Suppose a synchronous call is made and the system takes a while to process the information. In the mean time the end-user might be waiting for the request to be completed while the end-user might not (immediately) be interested in the response. Why not make the process asynchronous?
Making a process asynchronous has some drawbacks. The result of the processing of the request will not be available immediately in the front- and back-end so you cannot use this information yet and often you do not know when (and if) the information will become available. If something goes wrong during processing, who will be informed to take measures? (How) does the back-end inform the front-end when it's done? You can think of server push mechanisms.
This is of course a famous pattern. The claim-check pattern is often used when large objects are used such as large binary files, which you do not want to pull through your entire middleware layer. Often the data is labelled and saved somewhere. The middleware can get a reference to the data. This reference can be send to the place it needs to be and the data can be fetched and processed there.
Service calls are expensive since they often traverse several layers of hard- and software. For example I need to fetch data on a lot of persons and I have a service to fetch me person information. I can call this service for every individual person. This can mean a Service Bus instance, a SOA composite instance, a SOA component instance,a database adapter instance, a database connection and fetching of a single item all the way back (not even talking about hard- and software load-balancers). Every instance and connection (e.g. HTTP, database) takes some time. If you can minimize the instances and connections, you obviously can gain a lot of performance. How to do this is more easy than it might seem. Just fetch more than one person in a single request.
If fetching certain pieces of information takes a lot of time, it might be worthwhile not fetch it every time you need it from the source but to use a cache. Of course you need to think about (among other things) how up to date the data in the cache needs to be, how/when you are going to update it and cache consistency. Also you only want to put stuff in the cache of which you know it is very likely is is going to be retrieved again in the near future. This might require predictive analyses. You can preload a cache or add data the moment it is fetched for the first time.
Caching can be done at different layers, in the front-end, at the service layer or at the database layer. You can even cache service requests in a proxy server.
Often data from different sources needs to be integrated. This can be done efficiently in a database. In such a case you can consider implementing an Operational Data Store. This is also a nice place to do some caching.
If you are serially processing data and you have cores/threads/connections to spare, you might consider running certain processing steps in parallel. There is often an optimum in the performance when increasing the number of parallel threads (at first processing time decreases, after the optimum has been reached, processing time increases). You should do some measures on this in order to determine this optimum.
If a system has to interface with another system which does not support concurrency, you can use throttling mechanisms (pick up a message from the queue every few seconds) to spread load and avoid parallel requests. Do not forget the effects of having a clustered environment here.

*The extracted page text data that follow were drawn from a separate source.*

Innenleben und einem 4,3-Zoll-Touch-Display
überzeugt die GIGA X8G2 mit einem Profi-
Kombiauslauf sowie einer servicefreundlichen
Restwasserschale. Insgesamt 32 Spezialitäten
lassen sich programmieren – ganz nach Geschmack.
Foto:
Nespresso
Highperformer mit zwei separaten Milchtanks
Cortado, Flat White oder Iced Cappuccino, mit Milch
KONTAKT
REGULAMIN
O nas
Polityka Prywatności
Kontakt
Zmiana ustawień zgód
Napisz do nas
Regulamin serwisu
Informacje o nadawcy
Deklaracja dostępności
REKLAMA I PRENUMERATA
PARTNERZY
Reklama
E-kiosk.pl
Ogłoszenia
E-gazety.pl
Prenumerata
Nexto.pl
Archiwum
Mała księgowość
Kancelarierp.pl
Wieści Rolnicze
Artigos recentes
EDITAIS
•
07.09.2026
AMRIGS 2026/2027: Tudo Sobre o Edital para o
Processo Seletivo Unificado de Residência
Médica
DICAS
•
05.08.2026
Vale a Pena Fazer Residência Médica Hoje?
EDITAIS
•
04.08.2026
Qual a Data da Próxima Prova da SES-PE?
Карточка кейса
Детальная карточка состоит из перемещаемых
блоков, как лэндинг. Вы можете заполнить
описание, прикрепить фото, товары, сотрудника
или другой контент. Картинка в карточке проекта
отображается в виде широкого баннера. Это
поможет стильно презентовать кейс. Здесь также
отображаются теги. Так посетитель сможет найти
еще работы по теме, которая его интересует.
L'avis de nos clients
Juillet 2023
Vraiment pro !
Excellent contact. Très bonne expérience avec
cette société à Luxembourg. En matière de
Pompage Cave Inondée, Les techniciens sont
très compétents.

If a service is sometimes unavailable, a retry might solve the issue. If however the system is unstable due to high load, a retry might increase the load further and make the system more unstable, causing more errors. This can cause a snowball effect since all the errors caused might go into retries further increasing the load on the system. If you throttle a queue near the back-end system causing the issue and put the normal requests and the retry requests on the same queue, you can avoid this. This probably requires custom fault-handling though.
Quality of service
You might want to avoid your background processing (e.g. a batch) to interfere with your front-end requests. There are several ways to help achieve this. First you can use queues with priority messages. The batch requests can have a lower priority than front-end requests. You can also split the hardware. Have separate servers to do the batch-processing and other servers doing the front-end serving. Whether this is a viable option depends on the effort required to create new servers to do the batch on.
Service granularity and layering
Usually services in a SOA landscape are layered (e.g. data services, integration services, business services, presentation services, utility services, ...). A service call usually has overhead (e.g. different hardware layers are crossed, cost of instance creation). This layering increases the amount of overhead which is suffered because it increases the amount of service calls which are made. If however you have only a few services which provide a lot of functionality, you suffer in terms of re-use and flexibility. You should take the number of required service calls for a specific piece of functionality into account when thinking about your service granularity and layering. When performance is important, it might help to create a single service to provide the functionality of a couple of services in order to reduce the service instance creation and communication overhead. Also think about where you join your data. A database is quite efficient for those kind of things. You might consider the previously mentioned Operational Data Store and have your services fetch data from there.
If you want to keep performance in mind when creating services, there are several patterns you can use which can help you. Most are based on;
- Reduce superfluous data fetching. Think about efficient caching (and cache maintenance). Think about implementing a claim-check pattern.
- Reduce the number of service calls. Think about service layering, granularity and fetching of data sets instead of single pieces of data.
- When will the data be needed? Think about asynchronous processing (and how you know when it's done).
- Optimally use your resources. Think about parallel processing and efficient load-balancing.
- Keep the user experience in mind. Think about priority of message-processing (batches often have lower priority).
Of course this article does not give you a complete list of patterns. They are however the patterns I suggest you at least consider when performance becomes an issue. This of course next to technical optimizations on infrastructure, configuration and service level.